Le diagnostic de Céline Dion a-t-il accéléré la recherche vers un traitement efficace ?
C’est certain que l’annonce de Céline Dion a permis de mettre en lumière ce trouble et sensibiliser le grand public. Cela a aussi stimulé les financements et l’intérêt pour la recherche sur le syndrome de la personne raide.
Céline Dion explique que ses cordes vocales sont affectées par la maladie, comment cela fonctionne-t-il ?
Les cordes vocales, le larynx et la déglutition sont contrôlés par les muscles de la poitrine. Donc, chaque fois qu’elle parle, respire ou chante, elle peut avoir une restriction dans la façon dont elle étend sa poitrine à cause des spasmes et de la rigidité musculaire.
Où en est-on dans la création d’un traitement pour en guérir ?
Nous en apprenons toujours davantage sur cette maladie et nous commençons à comprendre vraiment quels sont les cibles immunitaires et les mécanismes sous-jacents. Cela va nous aider à développer des traitements plus ciblés, qui, espérons-le, nous mèneront à un remède.
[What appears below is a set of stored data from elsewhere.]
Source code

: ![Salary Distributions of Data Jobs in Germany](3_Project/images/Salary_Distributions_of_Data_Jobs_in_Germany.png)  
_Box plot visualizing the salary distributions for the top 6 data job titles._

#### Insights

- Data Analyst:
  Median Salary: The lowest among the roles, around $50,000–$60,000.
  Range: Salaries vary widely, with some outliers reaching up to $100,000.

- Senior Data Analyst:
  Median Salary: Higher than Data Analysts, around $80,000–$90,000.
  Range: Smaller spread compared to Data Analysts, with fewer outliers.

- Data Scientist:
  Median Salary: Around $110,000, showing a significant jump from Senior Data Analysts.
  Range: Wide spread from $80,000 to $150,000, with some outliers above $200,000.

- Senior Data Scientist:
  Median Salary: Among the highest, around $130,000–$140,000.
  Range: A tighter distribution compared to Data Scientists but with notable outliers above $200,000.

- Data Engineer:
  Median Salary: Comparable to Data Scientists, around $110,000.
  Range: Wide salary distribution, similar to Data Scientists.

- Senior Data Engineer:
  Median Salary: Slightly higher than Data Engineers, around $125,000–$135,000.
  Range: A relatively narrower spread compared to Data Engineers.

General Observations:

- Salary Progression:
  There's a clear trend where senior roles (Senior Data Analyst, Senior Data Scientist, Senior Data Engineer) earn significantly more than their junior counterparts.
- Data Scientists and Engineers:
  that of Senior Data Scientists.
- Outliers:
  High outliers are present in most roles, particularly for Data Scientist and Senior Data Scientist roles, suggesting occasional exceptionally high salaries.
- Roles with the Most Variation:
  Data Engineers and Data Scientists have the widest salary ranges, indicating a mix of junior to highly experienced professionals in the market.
“Il y a des traitements prometteurs à l’horizon, pour lesquels des essais cliniques sont en cours et qui, je l’espère, proposeront de nouvelles alternatives aux patients.”
Êtes-vous confiante à ce sujet ?
Je suis très optimiste. Il y a des traitements prometteurs à l’horizon, pour lesquels des essais cliniques sont en cours et qui, je l’espère, proposeront de nouvelles alternatives aux patients. Notamment à ceux qui souffrent de formes graves ou qui n’ont pas répondu aux thérapies actuelles. Un des essais que nous allons bientôt lancer dans notre institution est un traitement par cellules CAR-T, normalement utilisé contre les cancers. L’essai clinique vient d’obtenir l’approbation des autorités américaines. Nous espérons que les patients pourront s’y inscrire d’ici la fin de l’année 2024.
Une maladie plus fréquente que ce que l’on pensait
Le syndrome de la personne raide toucherait une personne sur 100 000 et concernerait plus souvent les femmes quinquagénaires, selon une étude publiée en avril 2024 par une équipe de recherche comprenant la Dr Amanda Piquet. Ces travaux concernent un panel d’individus plus large que ceux réalisés auparavant et donnent des résultats qui contrastent fortement avec les données publiées précédemment. Jusqu’à l’arrivée de ces résultats, les chercheurs pensaient que cette maladie touchait une personne sur un million et concernait autant les femmes que les hommes. Qui plus est, le nombre de malades pourrait être encore plus important, car son diagnostic reste très complexe à réaliser.